Refleksi Diri Akhir Tahun di Era Digital
loading...
A
A
A
Gunardi Endro, Ph.D.
Dosen Manajemen Fakultas Ekonomi dan Ilmu Sosial (FEIS) Universitas Bakrie
Sebagian besar dari kita mungkin tidak tahan untuk segera membuka media sosial setiap bangun pagi dan setiap saat ketika ada kesempatan. Seolah-olah merasa “tidak ada” tanpa klik media sosial (Hardiman 2021: Aku Klik Maka Aku Ada). Teknologi informasi dan komunikasi digital begitu mendominasi hidup kita terutama sejak pandemi Covid-19.
Memang teknologi digital membuat aktivitas kita jauh lebih efisien, serba cepat dan “dekat”, seolah-olah semua yang kita butuhkan dan inginkan ada dalam jangkauan mata kita. Namun, kecepatan dan efisiensi yang disodorkan teknologi digital bisa membuai dan menenggelamkan kita sendiri dalam kebingungan dan ketidakpastian, jika kita tidak sadar akan tujuan hidup kita.

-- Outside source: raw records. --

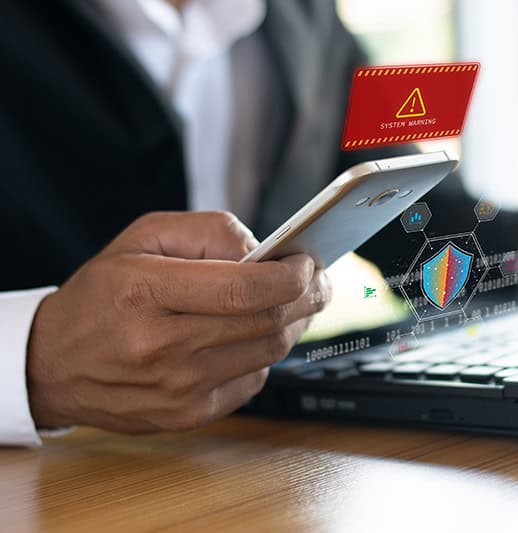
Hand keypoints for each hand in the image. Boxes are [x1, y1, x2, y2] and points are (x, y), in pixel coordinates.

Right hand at [26, 211, 330, 432]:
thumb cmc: (102, 295)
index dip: (291, 276)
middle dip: (308, 298)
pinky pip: (253, 381)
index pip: (243, 289)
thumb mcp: (142, 238)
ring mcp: (177, 388)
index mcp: (146, 292)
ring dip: (294, 324)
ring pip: (269, 353)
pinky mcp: (188, 415)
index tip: (309, 263)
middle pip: (267, 322)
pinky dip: (265, 355)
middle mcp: (162, 346)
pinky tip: (255, 336)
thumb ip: (207, 231)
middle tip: (320, 282)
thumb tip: (264, 252)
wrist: (54, 364)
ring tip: (297, 303)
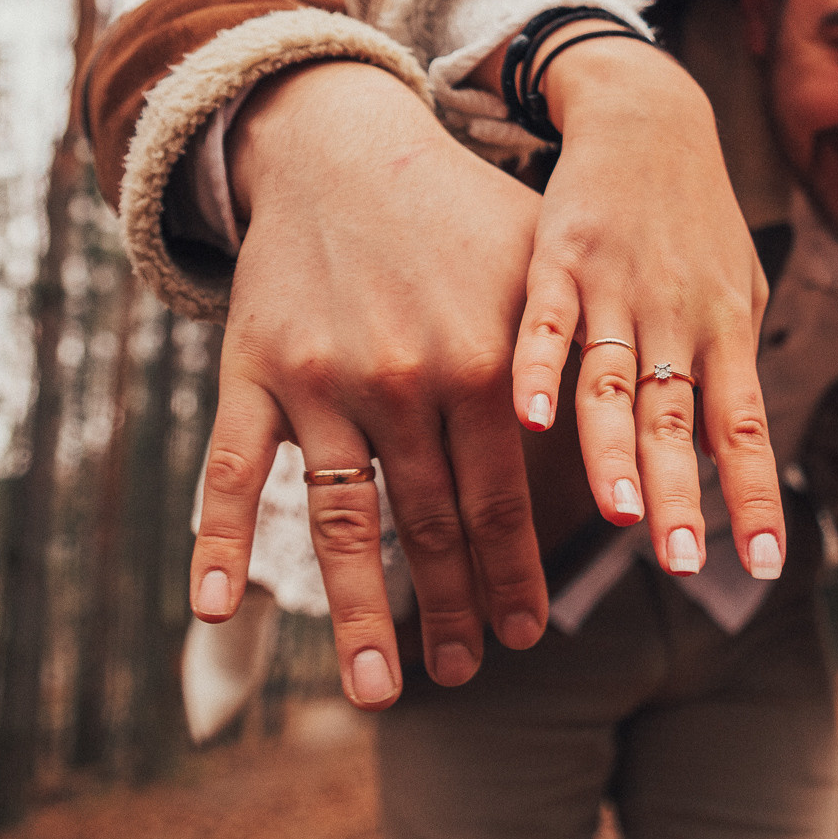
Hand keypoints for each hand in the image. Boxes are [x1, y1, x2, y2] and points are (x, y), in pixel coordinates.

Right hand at [189, 61, 549, 708]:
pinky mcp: (253, 371)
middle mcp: (404, 382)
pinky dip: (218, 540)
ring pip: (343, 523)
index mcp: (481, 364)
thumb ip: (570, 358)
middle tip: (463, 670)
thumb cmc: (457, 213)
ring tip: (378, 690)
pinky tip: (216, 610)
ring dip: (357, 616)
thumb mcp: (538, 268)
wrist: (341, 148)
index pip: (504, 499)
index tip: (523, 635)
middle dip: (453, 608)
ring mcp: (323, 382)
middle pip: (431, 525)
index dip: (513, 574)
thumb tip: (621, 455)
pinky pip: (232, 471)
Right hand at [498, 32, 783, 579]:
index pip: (745, 430)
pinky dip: (538, 370)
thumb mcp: (733, 289)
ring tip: (618, 516)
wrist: (649, 114)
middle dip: (679, 495)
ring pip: (613, 385)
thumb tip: (724, 458)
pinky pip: (546, 323)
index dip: (754, 497)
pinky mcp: (559, 260)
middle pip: (677, 420)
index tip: (763, 565)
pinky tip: (528, 418)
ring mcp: (616, 289)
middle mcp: (675, 317)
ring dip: (614, 452)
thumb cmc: (696, 217)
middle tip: (683, 565)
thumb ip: (727, 372)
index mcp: (723, 331)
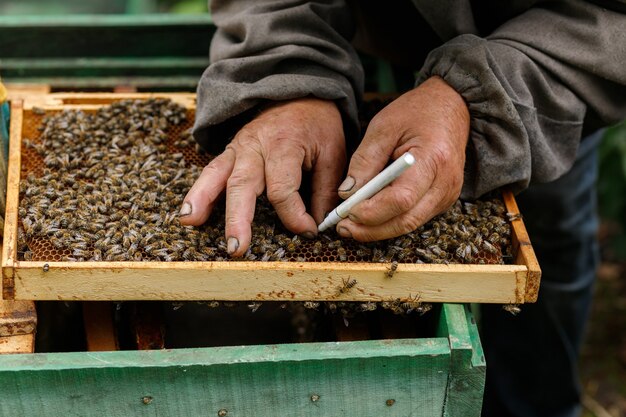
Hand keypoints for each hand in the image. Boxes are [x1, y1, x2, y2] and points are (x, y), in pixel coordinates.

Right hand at [179, 98, 345, 256]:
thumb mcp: (333, 154)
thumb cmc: (318, 127)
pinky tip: (188, 214)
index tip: (309, 230)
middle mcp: (256, 146)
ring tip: (191, 223)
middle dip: (238, 218)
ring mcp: (238, 148)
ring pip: (216, 175)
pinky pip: (211, 172)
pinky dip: (198, 192)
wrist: (301, 96)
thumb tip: (318, 225)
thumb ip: (325, 191)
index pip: (283, 189)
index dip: (295, 216)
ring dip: (203, 200)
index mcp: (285, 144)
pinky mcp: (230, 153)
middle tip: (237, 247)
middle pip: (243, 184)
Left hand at [335, 76, 468, 240]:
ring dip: (378, 229)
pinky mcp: (443, 200)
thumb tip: (346, 194)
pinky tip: (369, 216)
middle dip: (371, 229)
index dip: (371, 211)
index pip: (401, 198)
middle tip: (342, 227)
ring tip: (350, 225)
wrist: (451, 107)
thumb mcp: (383, 127)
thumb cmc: (417, 112)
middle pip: (406, 220)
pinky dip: (389, 221)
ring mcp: (447, 195)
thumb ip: (364, 161)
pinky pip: (414, 218)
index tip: (345, 211)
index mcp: (434, 159)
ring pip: (409, 224)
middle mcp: (446, 184)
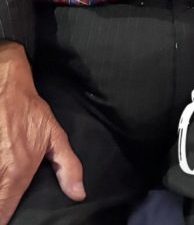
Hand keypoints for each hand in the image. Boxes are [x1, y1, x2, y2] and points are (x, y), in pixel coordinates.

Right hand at [0, 42, 84, 223]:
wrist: (6, 87)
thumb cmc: (30, 113)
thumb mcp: (55, 136)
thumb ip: (68, 167)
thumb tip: (79, 194)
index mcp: (17, 172)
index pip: (4, 213)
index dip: (4, 220)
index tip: (8, 221)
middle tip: (5, 211)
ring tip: (2, 196)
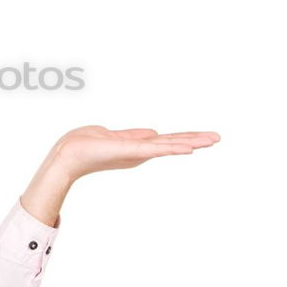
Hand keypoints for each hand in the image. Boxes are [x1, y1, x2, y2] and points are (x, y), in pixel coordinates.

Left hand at [20, 125, 220, 226]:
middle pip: (173, 143)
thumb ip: (135, 135)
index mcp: (137, 146)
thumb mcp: (114, 136)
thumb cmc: (85, 145)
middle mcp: (140, 152)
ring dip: (190, 142)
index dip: (185, 137)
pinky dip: (171, 148)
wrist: (68, 154)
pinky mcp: (130, 152)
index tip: (205, 136)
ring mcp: (136, 153)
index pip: (166, 140)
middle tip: (219, 138)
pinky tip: (187, 148)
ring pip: (169, 146)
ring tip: (211, 140)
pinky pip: (154, 149)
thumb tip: (154, 132)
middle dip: (195, 140)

Apakah efisiensi teknologi digital menghanyutkan dan mematahkan efektivitas hidup kita? Atau sebaliknya, apakah efisiensi teknologi digital justru meningkatkan efektivitas kita dalam upaya mencapai tujuan hidup kita? Atas pertanyaan ini, kita perlu melakukan refleksi terhadap diri kita sendiri, bagaikan berdiri di depan cermin, melihat dan melakukan evaluasi terhadap apa yang kita lakukan dan jalani selama setahun ini.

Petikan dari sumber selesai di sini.